In fairness, CAF’s Board would argue that the rights offering is intended to serve shareholders. The prospectus language states the following under “Purpose of the Offer”:
The Board of the Fund has determined that it is in the best interests of the Fund and its stockholders to increase the assets of the Fund available for investment so that the Fund will be in a better position to take advantage of investment opportunities. Without an infusion of additional capital, the Fund is limited in its ability to take advantage of new investment opportunities. (https://www.sec.gov/Archives/edgar/data/1368493/000110465910045062/a10-13409_1497.htm, August 12, 2010)
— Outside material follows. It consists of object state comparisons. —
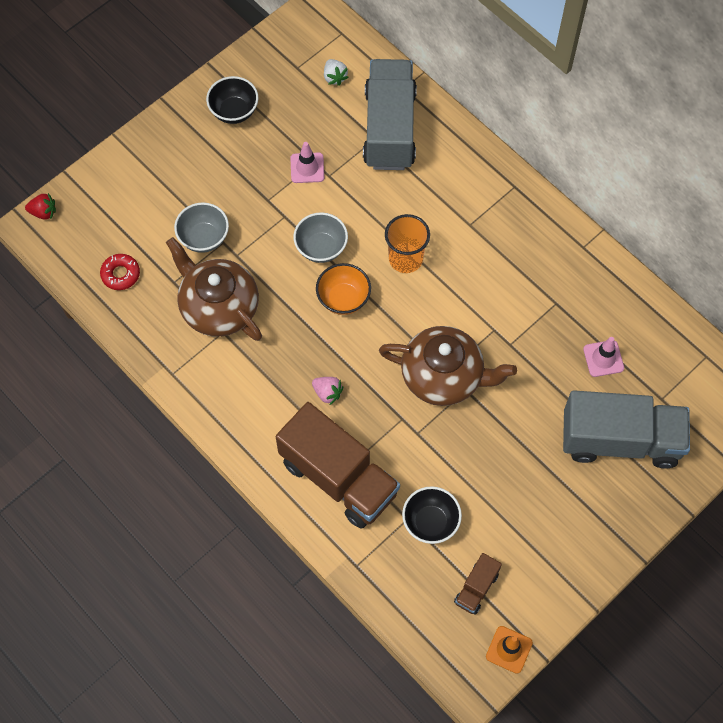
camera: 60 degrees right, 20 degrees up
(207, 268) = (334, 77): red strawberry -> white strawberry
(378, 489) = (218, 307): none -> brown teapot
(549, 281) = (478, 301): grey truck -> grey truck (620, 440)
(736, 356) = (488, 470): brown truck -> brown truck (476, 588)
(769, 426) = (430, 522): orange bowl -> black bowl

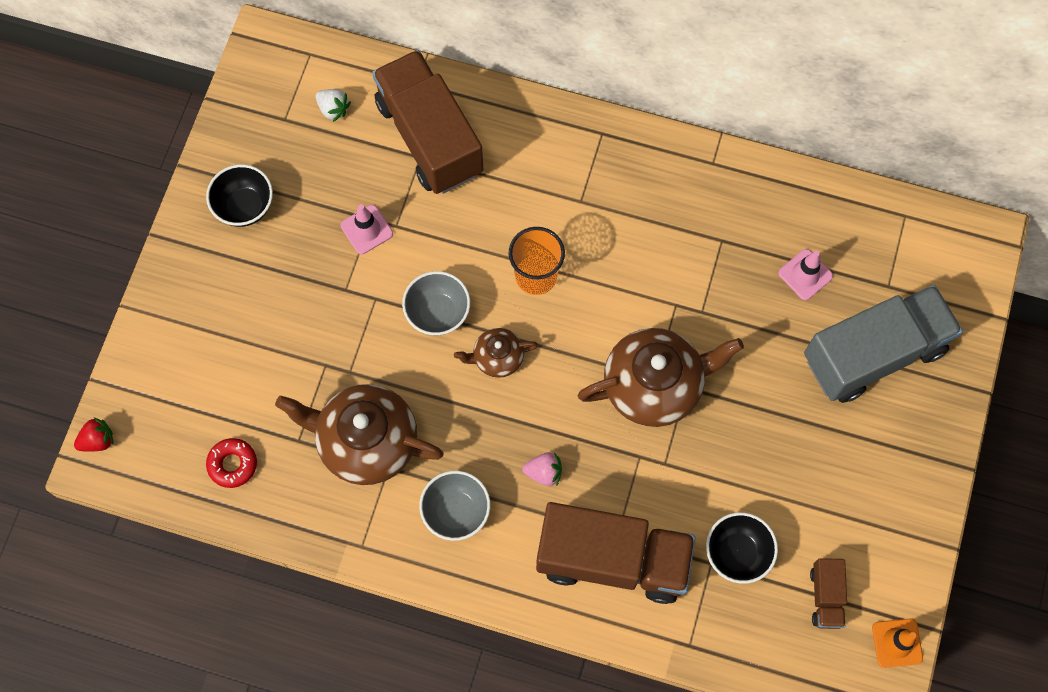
camera: 30 degrees left, 5 degrees up
(204, 238) = (301, 371): grey bowl -> grey bowl (456, 512)
(343, 299) = (497, 357): orange bowl -> brown teapot
(389, 128) = (429, 137): grey truck -> brown truck

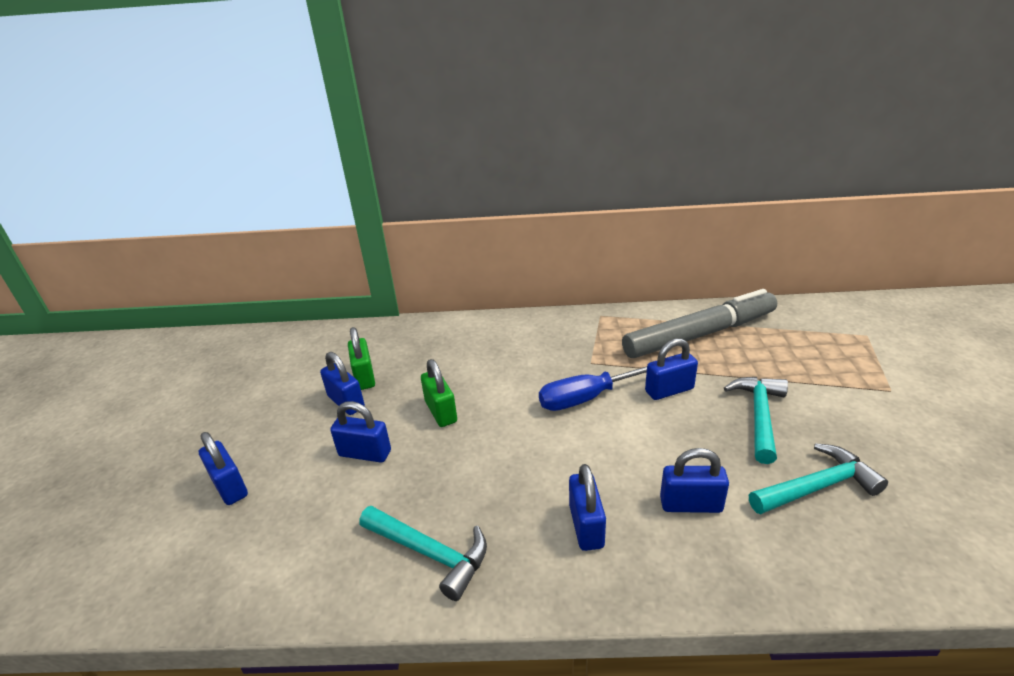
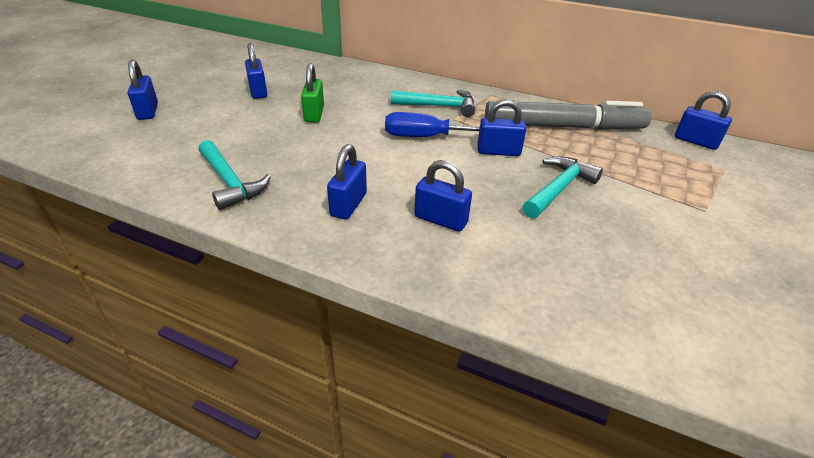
camera: 20 degrees right, 5 degrees up
(364, 377) = (283, 82): green padlock -> none
(365, 453) = (243, 120): blue padlock -> blue padlock (695, 141)
(817, 487) = (560, 245): turquoise hammer -> turquoise hammer (439, 106)

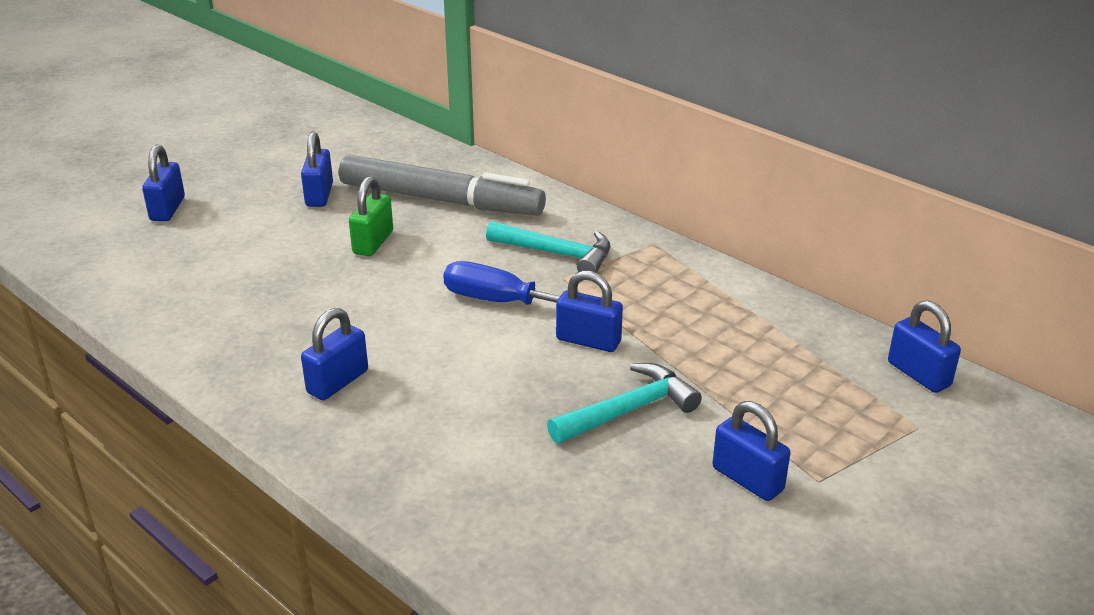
camera: 20 degrees right, 5 degrees down
(230, 182) = (216, 327): turquoise hammer -> none
(440, 220) = (437, 423): blue padlock -> blue padlock (747, 479)
(563, 127) = (721, 316): grey marker -> grey marker (440, 200)

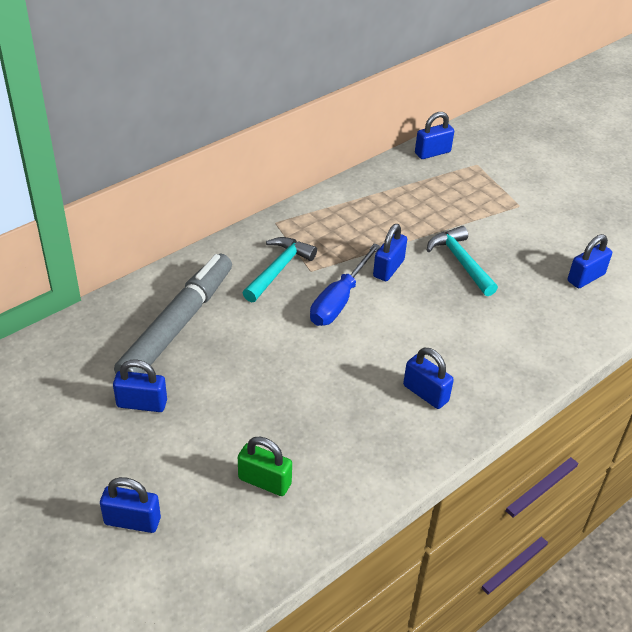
camera: 85 degrees left, 10 degrees up
(373, 242) = (237, 369): green padlock -> green padlock (264, 481)
(747, 479) = (520, 228): blue padlock -> blue padlock (586, 278)

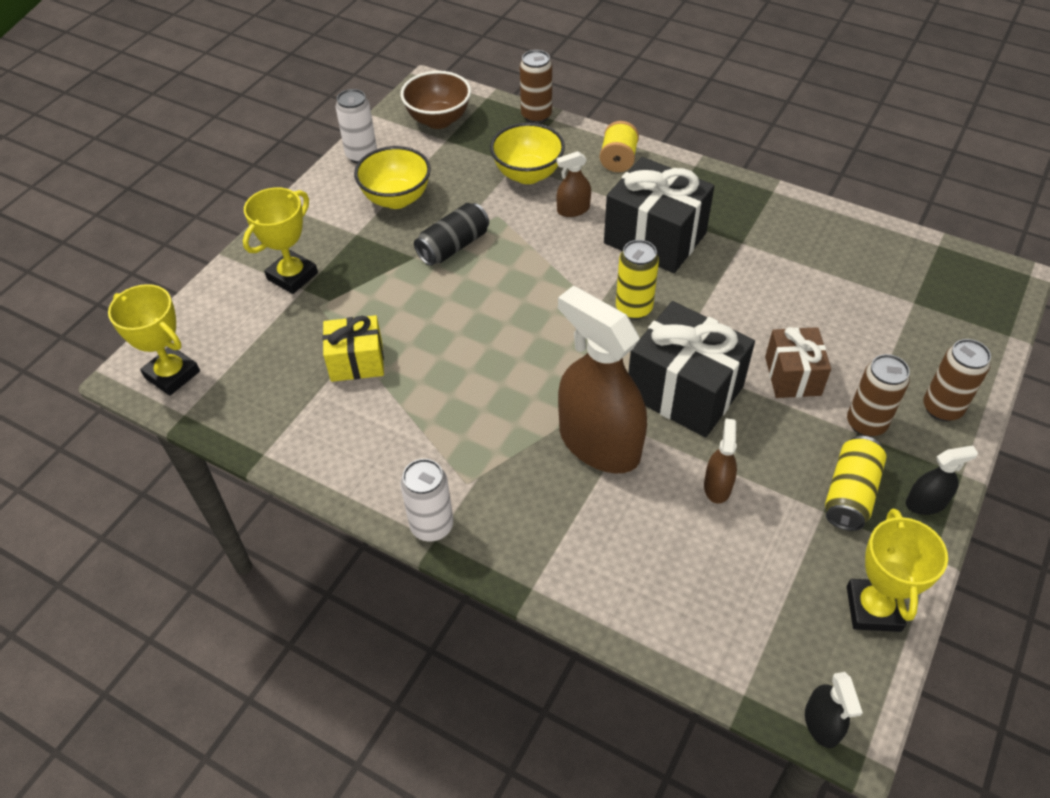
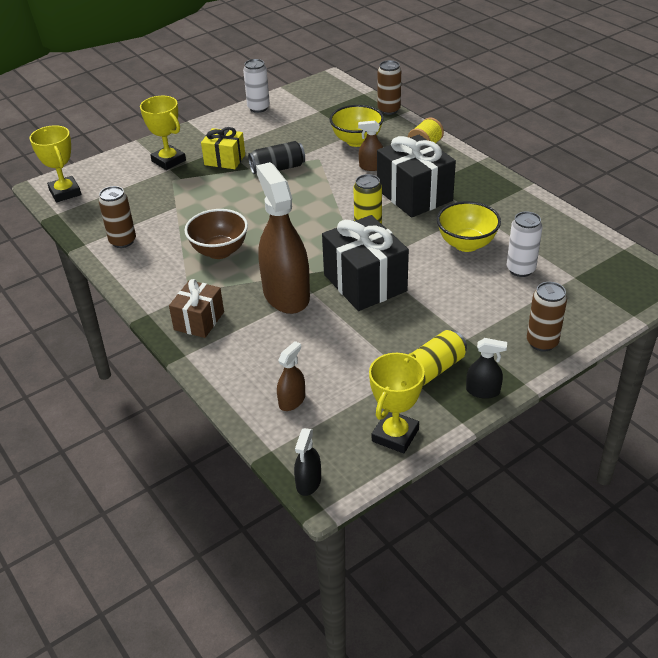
camera: 25 degrees right, 10 degrees down
(292, 276) = (168, 161): yellow trophy -> yellow trophy turned 75 degrees clockwise
(356, 362) = (172, 213): yellow gift -> yellow gift (225, 160)
(396, 199) = (262, 135): yellow bowl -> yellow bowl (466, 244)
(432, 526) = (151, 306): white can -> white can (520, 269)
(438, 120) = (322, 99): brown bowl -> brown bowl (219, 251)
(717, 486) = (344, 339): brown spray bottle -> brown spray bottle (292, 401)
(792, 376) = (447, 295): brown gift -> brown gift (199, 321)
(866, 423) = (477, 335): brown can -> brown can (123, 241)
I put everything I read through a filter. Over time, I expect that the market price of CAF relative to its NAV will reflect whose interest a CAF capital infusion below NAV can serve. I have my opinion, but my opinion means nothing. “Mr. Market” will demonstrate his opinion over time and I will surely be observing. I love Closed End Funds and my long positions are far more substantial in size than my short positions. I believe that details are very important in the Closed-End Fund marketplace, and that lack of appreciation for the nuances creates market inefficiencies.